A kernel NFS error message explained
Suppose that your machine is an NFS client, and it periodically logs a kernel error message that looks like:
nfs_stat_to_errno: bad nfs status return value: 16
What does this mean?
The short summary is that your NFS server is violating the NFS specifications. NFS requests can fail, and when they do the server returns an error number to tell the client why. The NFS specs say what the allowed error numbers are; the Linux kernel client code checks that the error number it got was one of the allowed ones. You get this message when this check fails. The number is the (decimal) number of the invalid NFS error code.
(You can find the list of valid NFS v3 error codes in RFC 1813 section 2.5 and the NFS v4 error codes in RFC 3530 section 18. I believe that NFS v2 error codes are a subset of NFS v3 ones, and NFS v4 ones are almost a superset of NFS v3 ones.)
Now some guesses as to what those stray error values actually mean.

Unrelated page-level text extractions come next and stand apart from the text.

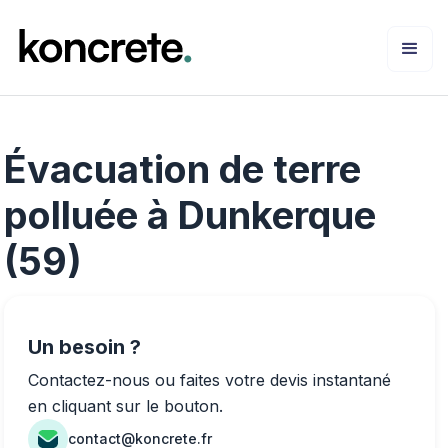
Évacuation de terre
polluée à Dunkerque
(59)
Un besoin ?
Contactez-nous ou faites votre devis instantané
en cliquant sur le bouton.
contact@koncrete.fr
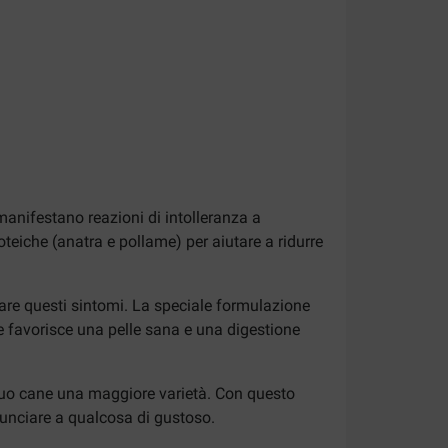
manifestano reazioni di intolleranza a
oteiche (anatra e pollame) per aiutare a ridurre
iare questi sintomi. La speciale formulazione
ive favorisce una pelle sana e una digestione
 tuo cane una maggiore varietà. Con questo
inunciare a qualcosa di gustoso.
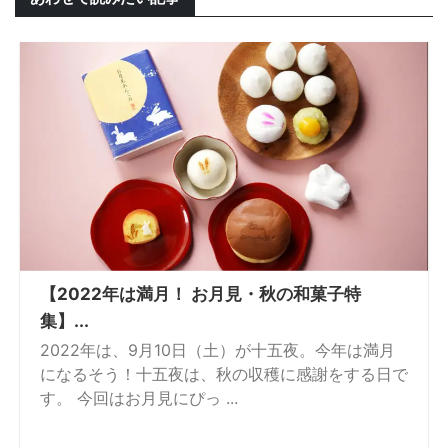
【2022年は満月！ お月見・秋の和菓子特
集】...
2022年は、9月10日（土）が十五夜。今年は満月
になるそう！十五夜は、秋の収穫に感謝をする日で
す。 今回はお月見にぴっ ...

If you look at the actual numbers of those defined error values and have
a Solaris machine handy (or just a general knowledge of Unix), something
jumps out at you immediately: many of the NFS 'error codes' actually
have the same numbers as the corresponding SunOS errno
value for the
problem. I strongly suspect that the original NFS server and client code
did not have NFS 'error codes' as such; instead it took the server's
kernel errno
value generated from trying to do the request, stuffed
it in the NFS reply, and on the client took the NFS error code and set
errno
to that.
I further suspect that some NFS servers still do this. Thus, if you get get such an error message from your client kernels, your best bet at figuring out what the NFS server is trying to say is to look at what error that value is on your NFS server. Figuring out why some operation seems to be getting this error is up to you.
(In the specific case of this message for us, our NFS servers are
Solaris 10 machines, where 16 is EBUSY
. Low errno
numbers are
relatively well standardized; high ones are not necessarily so.)